Stored data:
*** Block opens ***

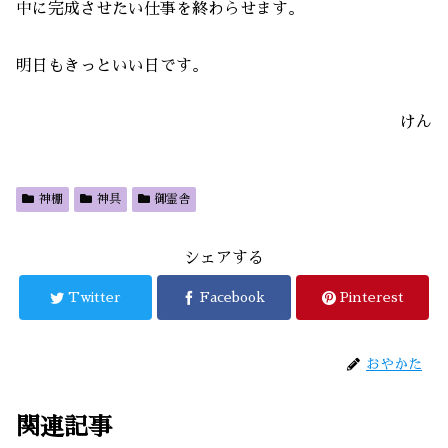
中に完成させたい仕事を終わらせます。
明日もきっといい日です。
けん
神棚
神具
御霊舎
シェアする
Twitter
Facebook
Pinterest
おやかた
関連記事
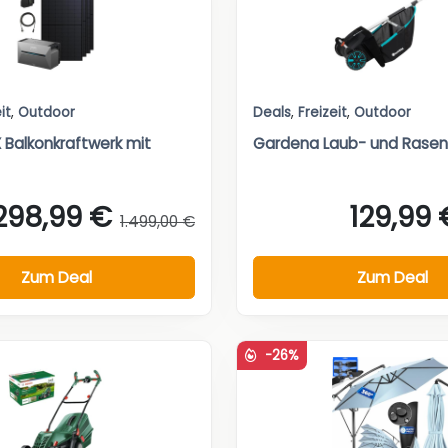
it
,
Outdoor
Deals
,
Freizeit
,
Outdoor
X Balkonkraftwerk mit
Gardena Laub- und Rase
.298,99 €
129,99 
1.499,00 €
Zum Deal
Zum Deal
-26%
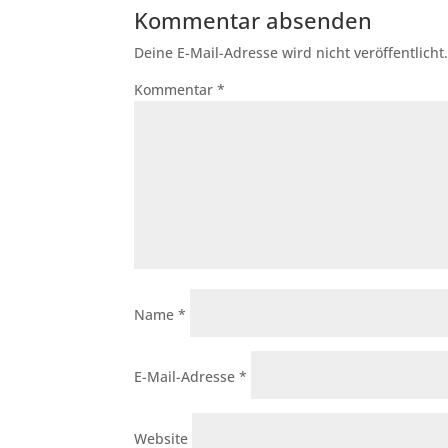
Kommentar absenden
Deine E-Mail-Adresse wird nicht veröffentlicht
Kommentar
*
Name
*
E-Mail-Adresse
*
Website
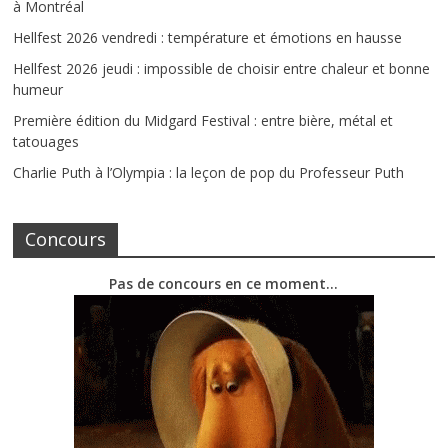
à Montréal
Hellfest 2026 vendredi : température et émotions en hausse
Hellfest 2026 jeudi : impossible de choisir entre chaleur et bonne
humeur
Première édition du Midgard Festival : entre bière, métal et
tatouages
Charlie Puth à l’Olympia : la leçon de pop du Professeur Puth
Concours
Pas de concours en ce moment…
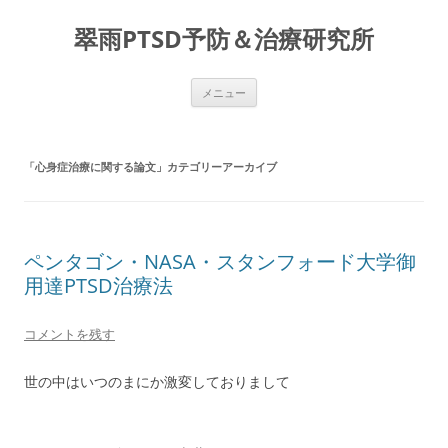
コ
ン
翠雨PTSD予防＆治療研究所
テ
ン
ツ
へ
ス
メニュー
キ
ッ
プ
「
心身症治療に関する論文
」カテゴリーアーカイブ
ペンタゴン・NASA・スタンフォード大学御
用達PTSD治療法
コメントを残す
世の中はいつのまにか激変しておりまして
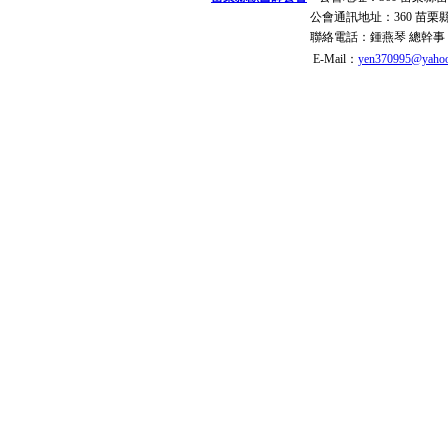
公會通訊地址：
360 苗
聯絡電話：
鍾燕琴 總幹事
E-Mail：
yen370995@yahoo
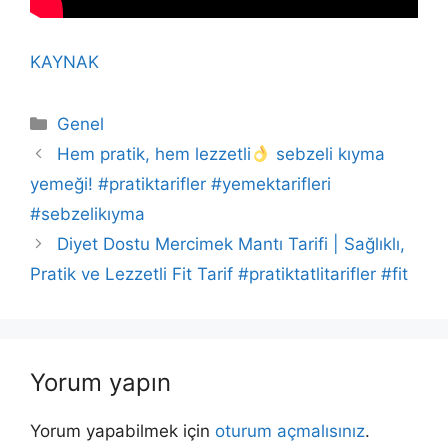
KAYNAK
Kategoriler
Genel
Hem pratik, hem lezzetli
sebzeli kıyma
yemeği! #pratiktarifler #yemektarifleri
#sebzelikıyma
Diyet Dostu Mercimek Mantı Tarifi | Sağlıklı,
Pratik ve Lezzetli Fit Tarif #pratiktatlitarifler #fit
Yorum yapın
Yorum yapabilmek için
oturum açmalısınız
.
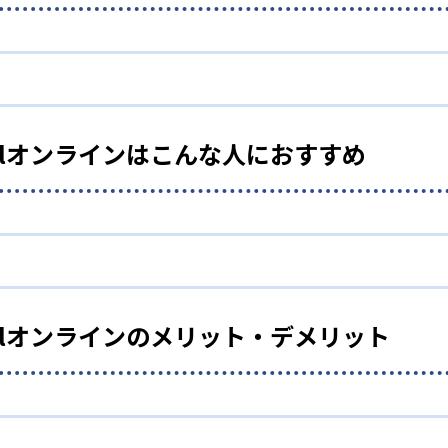
専任講師
、プロ講師×専任講師のハイブリッド個別指導を実施。多くの指名を
ッド個別指導により費用を抑えて受講可能。
choolオンラインはこんな人におすすめ
導で受講したい子ども向け
校で授業満足度の高かった講師など、実績のあるプロ講師の授
なサポートも実現。
choolオンラインのメリット・デメリット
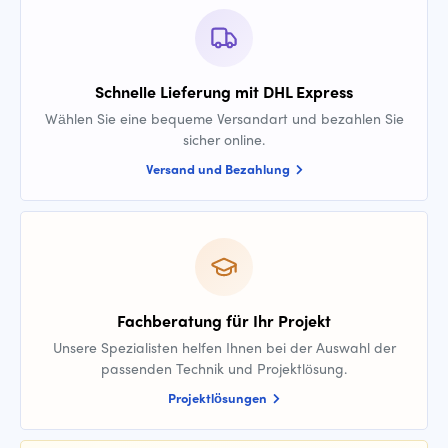
Schnelle Lieferung mit DHL Express
Wählen Sie eine bequeme Versandart und bezahlen Sie
sicher online.
Versand und Bezahlung
Fachberatung für Ihr Projekt
Unsere Spezialisten helfen Ihnen bei der Auswahl der
passenden Technik und Projektlösung.
Projektlösungen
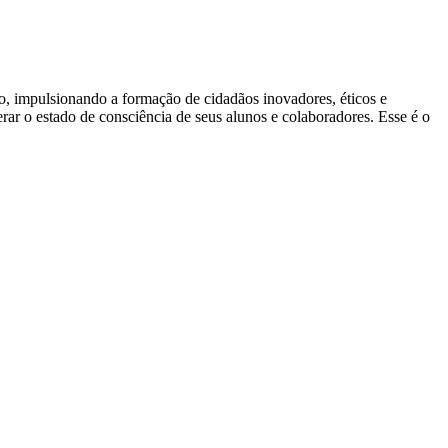
ão, impulsionando a formação de cidadãos inovadores, éticos e
ar o estado de consciência de seus alunos e colaboradores. Esse é o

*** Block closes ***

Return, from the entries, each line that holds "Adresse".

Deine E-Mail-Adresse wird nicht veröffentlicht
E-Mail-Adresse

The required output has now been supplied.